Enfin, pour les rivières à substratum apparent, les expériences sont principalement destinées à l’observation des paramètres contrôlant la formation des structures sédimentaires sur le fond du lit (bedrock erosional morphologies). Ces expériences indiquent que :

• La manière dont le lit est érodé dépend de la capacité d’érosion de l’écoulement : c’est-à-dire de sa turbulence, vitesse, charge solide, etc. (Allen, 1969 & 1971).

• La formation de structures érosives (notamment les piscines d’érosion) est indépendante des hétérogénéités du substrat mais dépend de la pente d’écoulement, du débit et de la dynamique interne de l’érosion du chenal (Wohl & Ikeda, 1997 ; Thompson, 2002). • Les taux d’érosion locaux dans un chenal à substratum rocheux et la topographie du lit

interagissent fortement en raison des boucles rétroactives qui existent entre l’écoulement turbulent, le transport des sédiments et la rugosité du substrat (Johnson & Whipple, 2007).
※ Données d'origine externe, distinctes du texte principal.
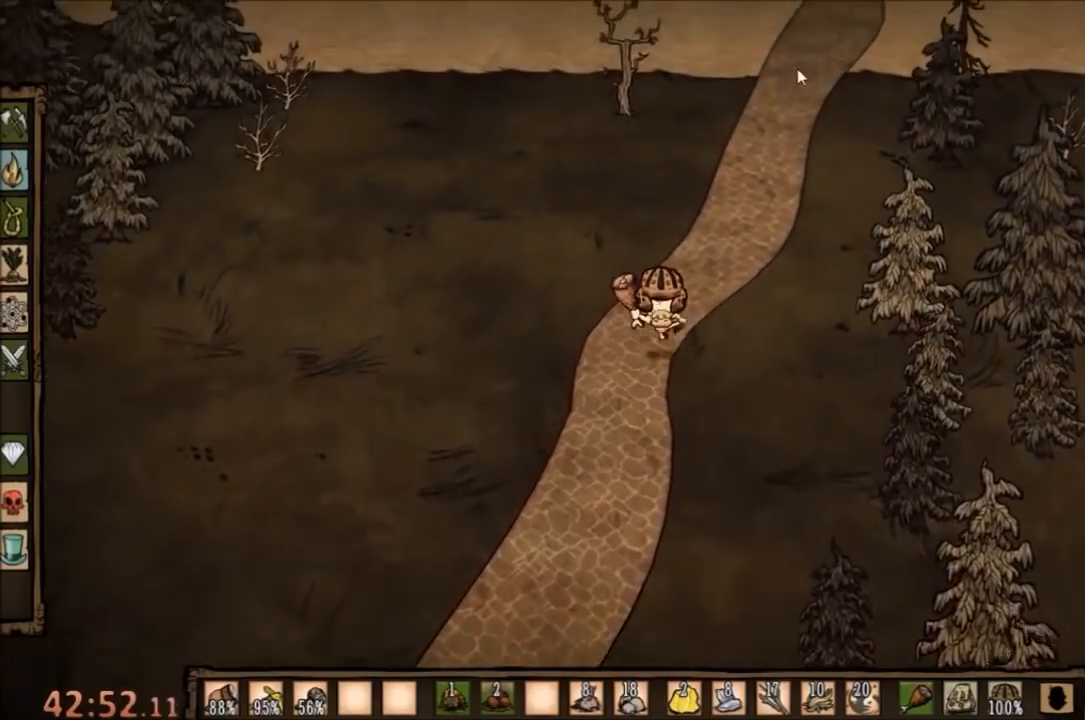
{"keys": [], "mouse": ["left"], "events": []}
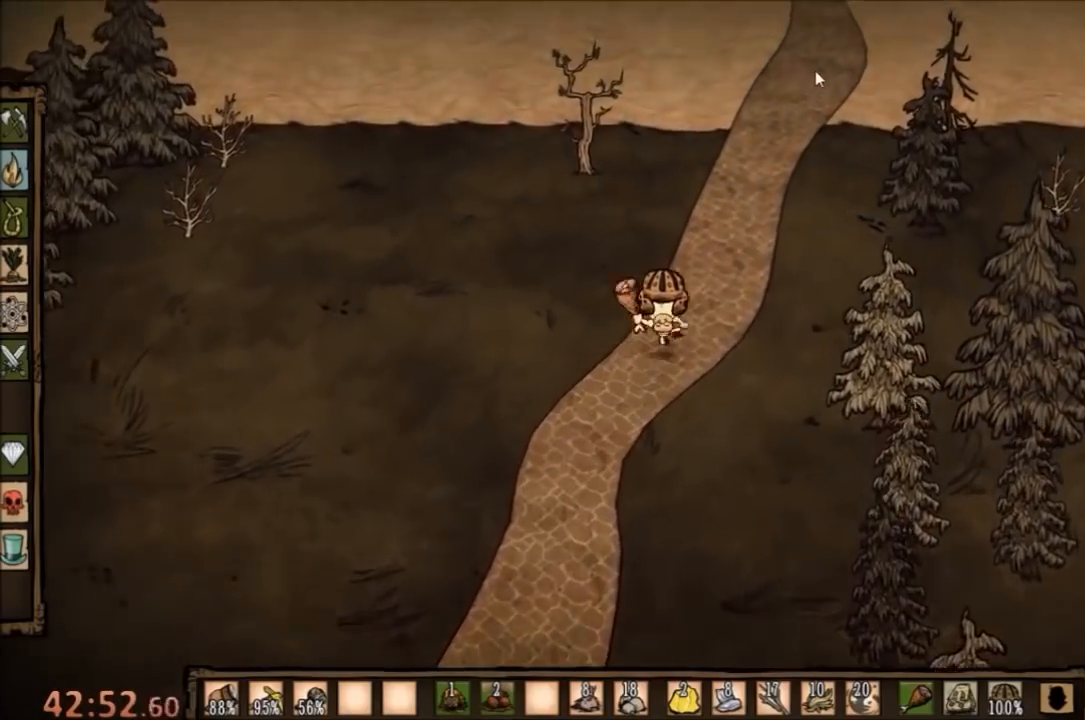
{"keys": [], "mouse": ["left"], "events": []}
Par exemple, l’abrasion du lit se produit si les sédiments impactent le substratum. En conséquence, l’érosion est privilégiée et accentuée dans les creux du thalweg où l’énergie turbulente est maximale mais elle est diminuée au niveau des hauts topographiques. En retour, la dissipation de l’énergie d’écoulement lors de ces trajectoires sinueuses diminue la capacité de transport du chenal et son pouvoir d’incision.

Finalement, toutes ces expériences réalisées « en canal » permettent d’étudier les mécanismes physiques contrôlant l’érosion et le transport de particules au sein d’un réseau chenalisé, qu’il s’agisse d’une rivière alluviale ou à substratum rocheux. Néanmoins, dès lors que l’on s’intéresse à la dynamique de la rivière en relation avec son bassin versant, il est nécessaire d’étendre le dispositif à trois dimensions, de construire de nouveaux prototypes et d’adapter la technique permettant d’éroder le matériau.